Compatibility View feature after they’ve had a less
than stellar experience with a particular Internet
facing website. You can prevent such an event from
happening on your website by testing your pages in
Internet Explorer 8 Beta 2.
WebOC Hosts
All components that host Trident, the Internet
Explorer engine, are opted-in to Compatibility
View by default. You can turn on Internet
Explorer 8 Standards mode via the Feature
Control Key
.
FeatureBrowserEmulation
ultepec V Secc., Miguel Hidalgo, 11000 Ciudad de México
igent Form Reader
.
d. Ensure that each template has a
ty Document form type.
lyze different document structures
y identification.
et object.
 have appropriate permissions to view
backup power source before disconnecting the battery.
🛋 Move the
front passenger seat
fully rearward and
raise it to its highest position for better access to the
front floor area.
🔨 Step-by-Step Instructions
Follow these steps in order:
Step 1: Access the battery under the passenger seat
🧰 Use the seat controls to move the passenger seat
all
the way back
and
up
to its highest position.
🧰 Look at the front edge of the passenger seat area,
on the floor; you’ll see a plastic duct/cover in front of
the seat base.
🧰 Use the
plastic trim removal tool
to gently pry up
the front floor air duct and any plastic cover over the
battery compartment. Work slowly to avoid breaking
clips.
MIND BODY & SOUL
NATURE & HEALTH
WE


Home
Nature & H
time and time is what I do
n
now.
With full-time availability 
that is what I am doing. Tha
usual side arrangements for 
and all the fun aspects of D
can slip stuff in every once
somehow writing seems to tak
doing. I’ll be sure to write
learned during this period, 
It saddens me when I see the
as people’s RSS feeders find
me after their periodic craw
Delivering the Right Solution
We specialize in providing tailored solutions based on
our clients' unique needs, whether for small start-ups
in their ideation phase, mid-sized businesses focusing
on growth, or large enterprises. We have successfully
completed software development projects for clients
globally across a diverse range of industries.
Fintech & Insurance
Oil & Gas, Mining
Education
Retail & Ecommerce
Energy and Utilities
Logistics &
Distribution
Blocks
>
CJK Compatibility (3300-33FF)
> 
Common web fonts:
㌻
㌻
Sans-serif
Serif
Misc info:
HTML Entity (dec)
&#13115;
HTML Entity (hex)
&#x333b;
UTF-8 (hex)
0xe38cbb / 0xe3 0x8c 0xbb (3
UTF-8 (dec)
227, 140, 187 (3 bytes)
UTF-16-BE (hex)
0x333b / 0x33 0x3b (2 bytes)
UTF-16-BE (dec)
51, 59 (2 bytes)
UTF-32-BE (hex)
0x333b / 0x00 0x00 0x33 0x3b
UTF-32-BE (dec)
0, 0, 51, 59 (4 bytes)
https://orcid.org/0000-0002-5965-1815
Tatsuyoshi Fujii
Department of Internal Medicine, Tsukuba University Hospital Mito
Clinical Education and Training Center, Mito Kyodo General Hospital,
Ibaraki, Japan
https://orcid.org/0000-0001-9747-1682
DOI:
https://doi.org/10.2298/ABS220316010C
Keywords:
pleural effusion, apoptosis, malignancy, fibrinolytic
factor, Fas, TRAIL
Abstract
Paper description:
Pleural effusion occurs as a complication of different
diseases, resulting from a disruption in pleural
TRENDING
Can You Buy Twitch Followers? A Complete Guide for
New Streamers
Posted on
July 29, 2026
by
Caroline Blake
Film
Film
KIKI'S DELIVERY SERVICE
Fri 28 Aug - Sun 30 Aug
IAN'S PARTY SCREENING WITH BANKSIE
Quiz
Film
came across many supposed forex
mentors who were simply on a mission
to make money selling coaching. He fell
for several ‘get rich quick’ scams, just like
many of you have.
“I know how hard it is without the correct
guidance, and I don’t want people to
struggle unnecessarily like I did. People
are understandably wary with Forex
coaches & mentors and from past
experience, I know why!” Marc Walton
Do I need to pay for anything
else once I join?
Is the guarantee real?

══════════════════════════════

- **Directions**
In the material above, transcribe exactly the lines beginning at the one with "and all the fun aspects of D" and ending at the one with "to make money selling coaching. He fell", both included.

- **Exercise result**
and all the fun aspects of D
can slip stuff in every once
somehow writing seems to tak
doing. I’ll be sure to write
learned during this period, 
It saddens me when I see the
as people’s RSS feeders find
me after their periodic craw
Delivering the Right Solution
We specialize in providing tailored solutions based on
our clients' unique needs, whether for small start-ups
in their ideation phase, mid-sized businesses focusing
on growth, or large enterprises. We have successfully
completed software development projects for clients
globally across a diverse range of industries.
Fintech & Insurance
Oil & Gas, Mining
Education
Retail & Ecommerce
Energy and Utilities
Logistics &
Distribution
Blocks
>
CJK Compatibility (3300-33FF)
> 
Common web fonts:
㌻
㌻
Sans-serif
Serif
Misc info:
HTML Entity (dec)
&#13115;
HTML Entity (hex)
&#x333b;
UTF-8 (hex)
0xe38cbb / 0xe3 0x8c 0xbb (3
UTF-8 (dec)
227, 140, 187 (3 bytes)
UTF-16-BE (hex)
0x333b / 0x33 0x3b (2 bytes)
UTF-16-BE (dec)
51, 59 (2 bytes)
UTF-32-BE (hex)
0x333b / 0x00 0x00 0x33 0x3b
UTF-32-BE (dec)
0, 0, 51, 59 (4 bytes)
https://orcid.org/0000-0002-5965-1815
Tatsuyoshi Fujii
Department of Internal Medicine, Tsukuba University Hospital Mito
Clinical Education and Training Center, Mito Kyodo General Hospital,
Ibaraki, Japan
https://orcid.org/0000-0001-9747-1682
DOI:
https://doi.org/10.2298/ABS220316010C
Keywords:
pleural effusion, apoptosis, malignancy, fibrinolytic
factor, Fas, TRAIL
Abstract
Paper description:
Pleural effusion occurs as a complication of different
diseases, resulting from a disruption in pleural
TRENDING
Can You Buy Twitch Followers? A Complete Guide for
New Streamers
Posted on
July 29, 2026
by
Caroline Blake
Film
Film
KIKI'S DELIVERY SERVICE
Fri 28 Aug - Sun 30 Aug
IAN'S PARTY SCREENING WITH BANKSIE
Quiz
Film
came across many supposed forex
mentors who were simply on a mission
to make money selling coaching. He fell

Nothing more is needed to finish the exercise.